Altera Corp.'s (NASDAQ: ALTR) management upped its long-term business model at its Nov. 7 analyst day to operating margins of 38 percent from 32 percent set previously in 2007.

While this is below the recent peak of 40 percent, we believe it means an upward bias on investors' long term view of its earnings power. The company also made the case for continuing to outgrow the semiconductor industry, said Mark Lipacis, an analyst at Jefferies.

The company increased its long term business model (2015 target) for its gross margins to 67 percent from 65 percent, operating expense to 29 percent from 33 percent and operating margins to 38 percent from 32 percent, while maintaining its view that it should grow 2 times the semiconductor industry.

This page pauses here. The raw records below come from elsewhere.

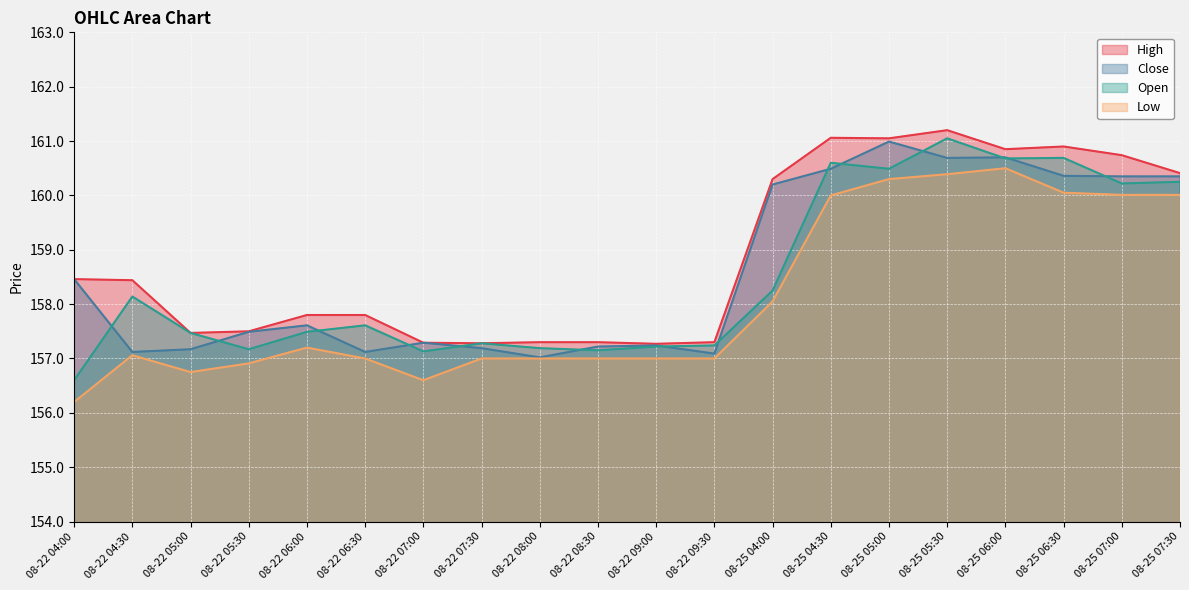

What is the difference between the highest and lowest values at 08-22 04:00?

2.3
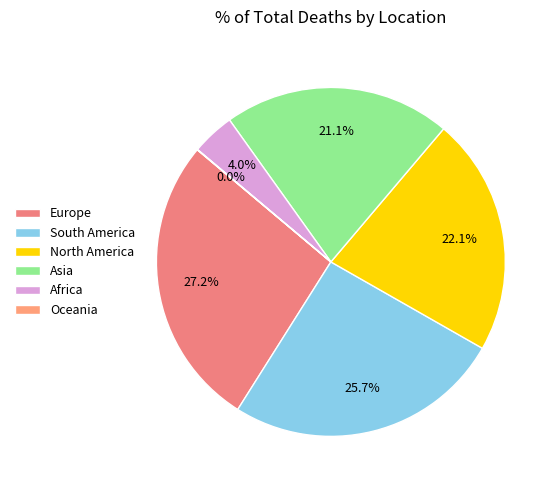

How much of the chart is everything except Europe?

72.8%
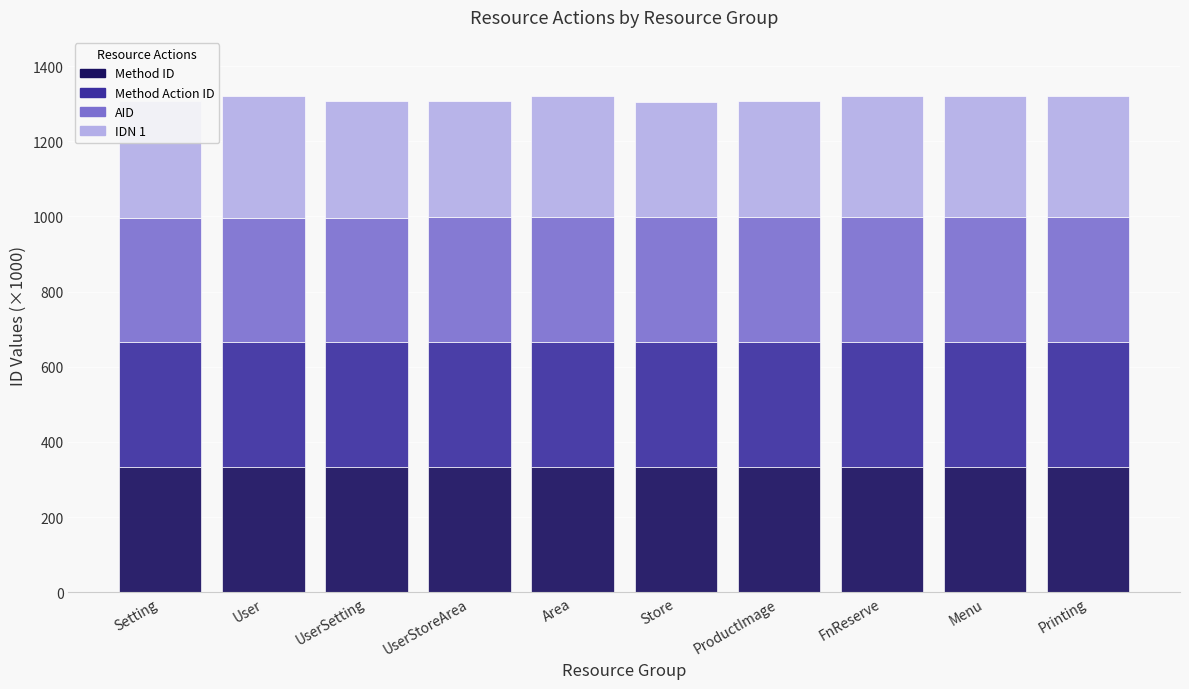

What is the total value across all series at Menu?

1319.5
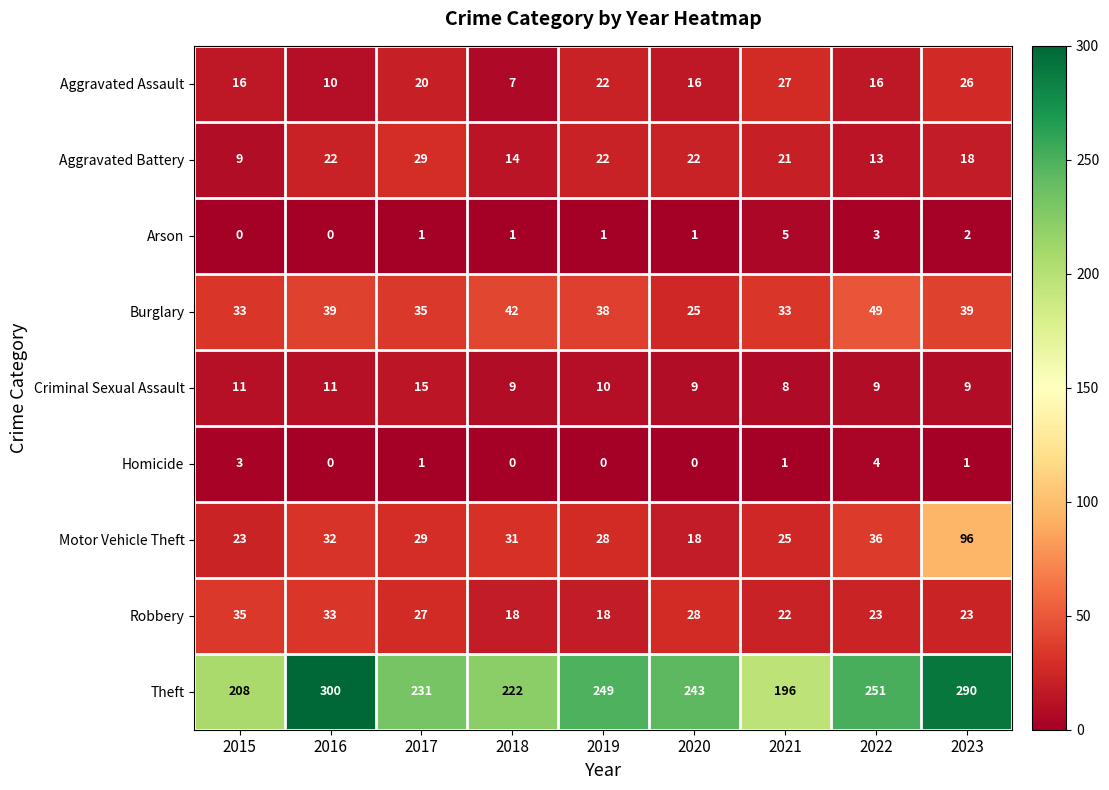

The Arson series shows 2 at 2018. True or false?

False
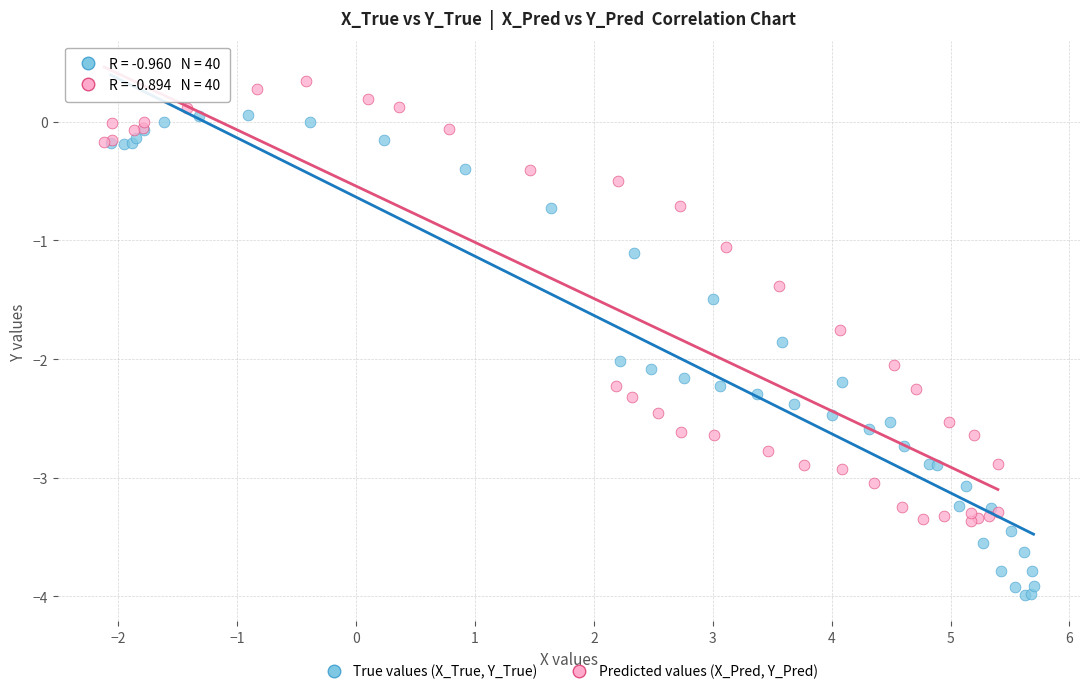

Which series reaches the minimum Y coordinate?

True values (X_True, Y_True)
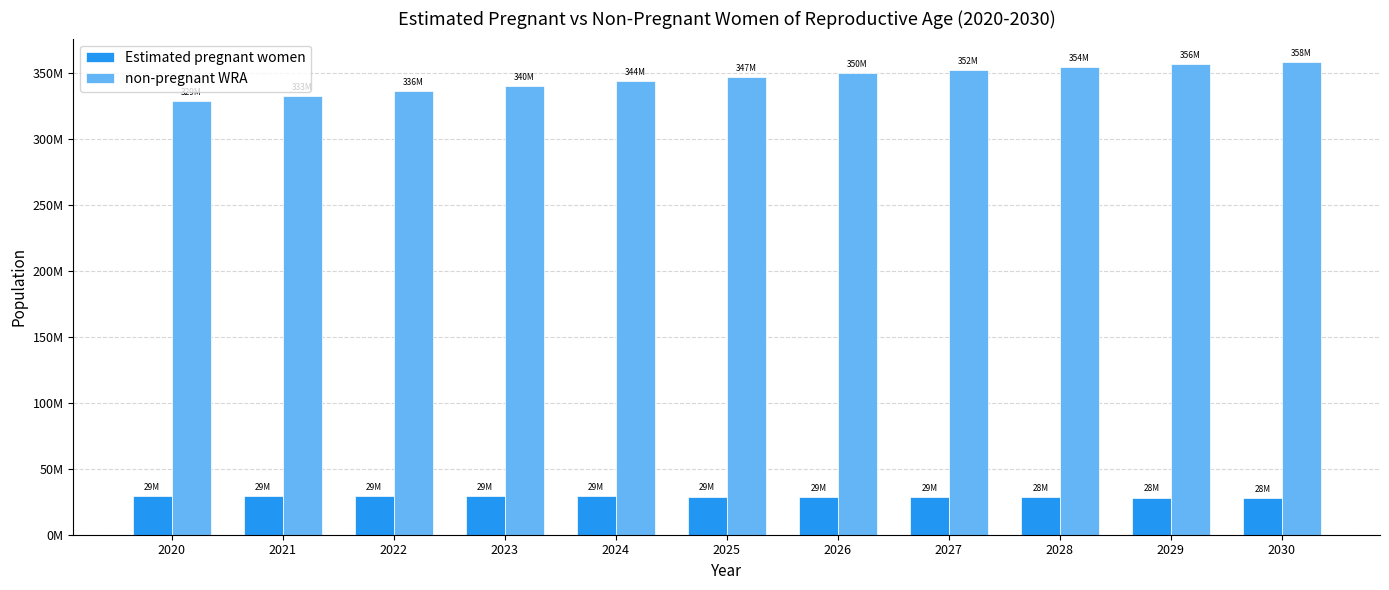

Is the value of Estimated pregnant women at 2022 greater than the value of non-pregnant WRA at 2022?

No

Altera's management cited tailored architectures and leverage on selling, general and administrative expense as the primary drivers for the improving margins.

Altera's management noted that for 28nm products, it would introduce three product lines tailored for different market segments. Stratix 5 - for high end with 28 Gbps transceivers, Arria 5 in the mid-range for low cost and power, and Cyclone 5 at the low end.

The company believes this tailored approach enables it to better target sub-segments in the market which translates to market expansion and faster than industry growth rates. The company believes it will maintain 60 percent-plus share in the 28nm market, which it estimates will account for 10 percent to 15 percent of its revenue in 2013.

Altera's management noted that it was introducing OpenCL capabilities, which enables its customers to leverage Altera libraries and write software that can support distributed processing on Altera products.

The company believes this puts it about one-year ahead of Xilinx Inc. (NASDAQ: XLNX), and also positions it to compete with merchant multi-core silicon vendors.

The brokerage lowered its 2011 EPS estimate for Altera to $2.36 on revenue of $2.077 billion from $2.37 on revenue of $2.082 billion. The brokerage raised its 2012 EPS estimate to $2.30 from $2.22 and its 2013 estimate to $2.65 from $2.49. However, the brokerage reduced its 2012 revenue estimate to $2.171 billion from $2.216 billion and its 2013 estimate to $2.512 billion from $2.564 billion.

The brokerage reiterated its buy rating on shares of Altera, while increasing its price target to $46 from $43.

Altera has traded at next twelve months price-to-earnings in the range of 11 times to 30 times over the last three years, and Lipacis' $46 new price target assumes a price-to-earnings of 20 times applied to his new 2012 EPS estimate of $2.30.

He said downside risks include macroeconomic weakness causing slowdowns or stalls in communications infrastructure deployments, inventory imbalances in the supply chain, mis-execution in product development or delivery, and valuation.

Altera stock closed Monday's regular trading down 1.40 percent at $38.51 on the NASDAQ Stock Market.